PROBLEM TO SOLVE
Return the following from the records below: each line, word for word, starting with the line that contains "right wrist: (7, 89)" and going on through the line that contains "left eye: (25, 116)", with nothing outside that range.

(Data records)
##########

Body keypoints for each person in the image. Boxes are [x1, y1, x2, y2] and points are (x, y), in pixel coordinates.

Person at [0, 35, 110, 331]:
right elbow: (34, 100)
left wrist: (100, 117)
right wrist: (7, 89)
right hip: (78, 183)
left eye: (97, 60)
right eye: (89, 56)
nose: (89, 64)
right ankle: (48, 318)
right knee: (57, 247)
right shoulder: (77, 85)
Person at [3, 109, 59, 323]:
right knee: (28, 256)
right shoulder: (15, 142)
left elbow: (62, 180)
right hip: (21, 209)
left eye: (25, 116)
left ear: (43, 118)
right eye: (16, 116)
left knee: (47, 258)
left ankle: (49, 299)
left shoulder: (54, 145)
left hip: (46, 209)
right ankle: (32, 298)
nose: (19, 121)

##########

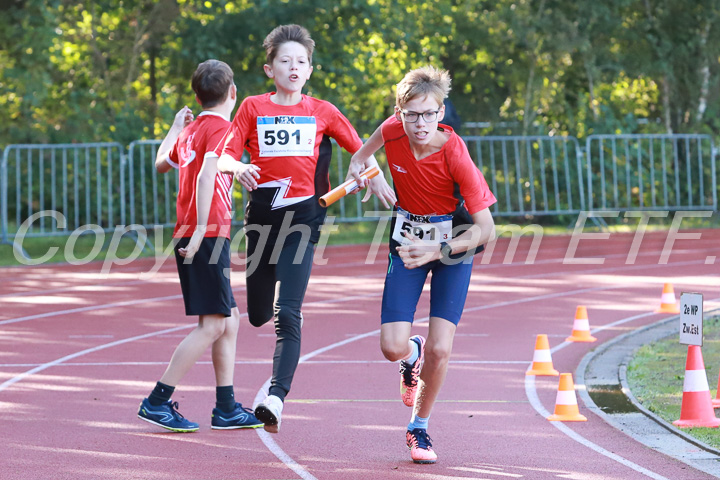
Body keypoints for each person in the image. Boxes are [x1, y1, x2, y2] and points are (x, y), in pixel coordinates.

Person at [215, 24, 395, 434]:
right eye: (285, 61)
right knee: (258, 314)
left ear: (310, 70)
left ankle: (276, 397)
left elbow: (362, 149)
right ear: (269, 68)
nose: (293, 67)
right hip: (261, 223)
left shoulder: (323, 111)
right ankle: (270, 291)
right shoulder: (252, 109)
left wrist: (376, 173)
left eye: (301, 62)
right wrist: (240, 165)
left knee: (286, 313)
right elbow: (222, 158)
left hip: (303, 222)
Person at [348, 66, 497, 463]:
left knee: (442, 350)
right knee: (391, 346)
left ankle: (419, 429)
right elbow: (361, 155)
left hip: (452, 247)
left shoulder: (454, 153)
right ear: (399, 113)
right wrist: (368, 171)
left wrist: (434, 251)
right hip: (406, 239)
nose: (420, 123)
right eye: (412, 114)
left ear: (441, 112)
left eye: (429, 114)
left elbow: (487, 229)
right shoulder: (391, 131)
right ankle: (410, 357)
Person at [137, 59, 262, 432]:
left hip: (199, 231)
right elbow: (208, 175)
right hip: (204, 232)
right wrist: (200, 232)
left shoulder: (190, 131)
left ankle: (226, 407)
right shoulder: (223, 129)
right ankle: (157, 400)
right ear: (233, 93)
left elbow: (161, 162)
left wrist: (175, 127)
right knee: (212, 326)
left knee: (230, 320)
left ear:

##########

SOLUTION TO THE EXERCISE
right wrist: (7, 89)
right hip: (78, 183)
left eye: (97, 60)
right eye: (89, 56)
nose: (89, 64)
right ankle: (48, 318)
right knee: (57, 247)
right shoulder: (77, 85)
Person at [3, 109, 59, 323]:
right knee: (28, 256)
right shoulder: (15, 142)
left elbow: (62, 180)
right hip: (21, 209)
left eye: (25, 116)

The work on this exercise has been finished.